Just one more thing to consider , PowerBI can read data from both the sources and then do the transformation within itself.
Upvotes: 1
Reputation: 4477
The pattern that you're following is the data lake pattern, where data is moved between 3 zones:
The Raw
zone keeps an original copy of the data before transformation. The benefit of storing the data this way (as parquet files, here) is so that you can troubleshoot a problem with the transformation or create a different transformation to address a new need.
The Enriched
zone is where you have done some transformation, like UNIONing your data, or providing some other clean up steps, maybe removing unneeded columns, correcting addresses, etc.

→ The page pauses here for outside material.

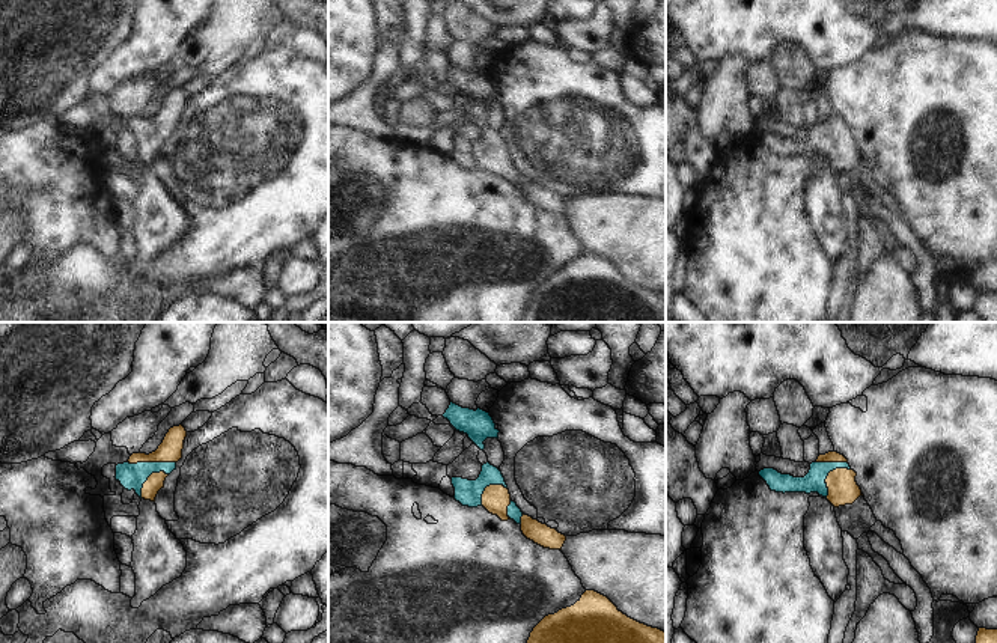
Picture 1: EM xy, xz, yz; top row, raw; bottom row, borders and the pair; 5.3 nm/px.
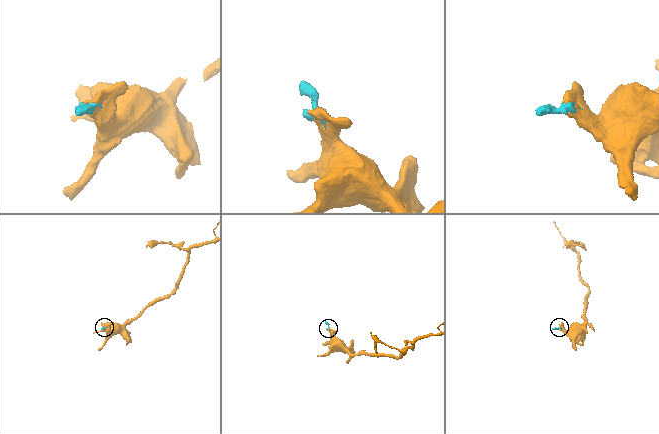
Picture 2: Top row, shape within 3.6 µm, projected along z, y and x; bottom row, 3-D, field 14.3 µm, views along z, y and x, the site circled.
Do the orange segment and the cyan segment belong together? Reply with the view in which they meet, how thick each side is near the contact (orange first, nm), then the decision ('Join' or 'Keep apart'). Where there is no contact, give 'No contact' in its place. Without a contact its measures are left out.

You have done this by inserting the data into a SQL database, but this might also be accomplished by using views in the serverless pool, if the transformations are simple enough: https://learn.microsoft.com/en-us/azure/synapse-analytics/sql/create-use-views
The Curated
zone is a place to transform your data into a form that BI applications will do well with, i.e. a star schema. Even if this is a very simple dataset, it will be well worth incorporating a date dimension, which will yield a lot of benefits in Power BI. The bottom line here is that Power BI is optimized to work with star schemas, so that's what you should give it.
You do not need to use data lake technologies to follow this pattern and still get the benefits. As far as whether what you are doing is good will be based on how everything performs versus how simple you can keep it. Here's more on the topic: https://learn.microsoft.com/en-us/azure/cloud-adoption-framework/scenarios/cloud-scale-analytics/best-practices/data-lake-overview
Upvotes: 3